McGregor is obviously the more blatant heel of the two. He seems to genuinely thrive on being hated, and it shows in the effort and ingenuity he brings to stoking that hatred. In the run-up to his fight this weekend against Floyd Mayweather he’s deployed below-the-belt personal attacks, racial humor, and a number of supervillain-worthy costumes to promote the event and himself. (That’s not even mentioning the fact that he’s an MMA fighter casually taking on one of the world’s best boxers on his own turf, an act that exemplifies a classic heel’s combination of astronomical hubris and blithe disrespect for the conventions of the institutions they work in.)

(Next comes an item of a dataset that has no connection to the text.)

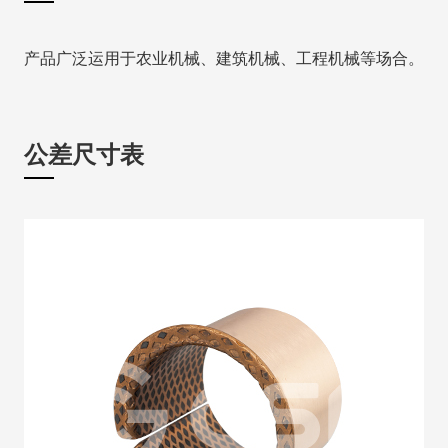
产品广泛运用于农业机械、建筑机械、工程机械等场合。
公差尺寸表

Taylor, on the other hand, doesn’t seem to think of herself as a heel at all–far from it, in fact. If her lyrics and, well, pretty much everything she does in the public sphere is any indication, she appears to think she’s America’s Sweetheart, and that anyone who doesn’t see it that way is tragically afflicted with hateration (although she’s praying for them).
In fact it’s Taylor’s insistence on her own universal lovability, and her propensity to freak out far beyond reason any time anyone might call it into doubt, or otherwise cross her in any way, that makes her such a great heel. Some heels revel in their nastiness, rubbing their most trollish aspects in their audience’s faces. But the best, and most effective, heels go the opposite way, insisting that they’re perfect, beautiful, morally upstanding human specimens even in the midst of their most low-down, treacherous behavior.
Just take in her new single, “Look What You Made Me Do,” a weird and not especially successful mix of electro beats, quasi-Lorde-ish minimalism, and a laundry list of evils that have been done unto her by bad people, along with promises to exact retribution for each of them, capped off with a baffling spoken-word interlude so intensely, theatrically emo that it wouldn’t feel out of place on an old My Chemical Romance record. But what elevates the whole mess over the top into something truly heel-worthy is that title, with its implication that America’s pettiest pop superstar wouldn’t be like this at all if it wasn’t for all the bad people who forced her to get this way. For anyone who’s not a superfan who really does believe Taylor’s take on things, this petty blame-shifting, on top of all the song’s other petty shit, will get right under your skin. It’s a perfectly executed heel move.
It seems unlikely that Taylor will ever fully embrace the heel turn she’s undergone over the past few years–like “Look What You Made Me Do” suggests, she’s more comfortable playing the victim than embracing her more villainous aspects. (I doubt she’ll ever admit to purposefully releasing her album on the tenth anniversary of Kanye’s mother’s death, but even if that was a coincidence that is some cold ass shit.) But if she ever does, pop listeners probably wouldn’t turn their back on her. In fact, we might like her better for it. America loves a heel. Look at how much more press Conor McGregor’s gotten in the run-up to his Mayweather fight than his opponent. Shit, look who we elected president!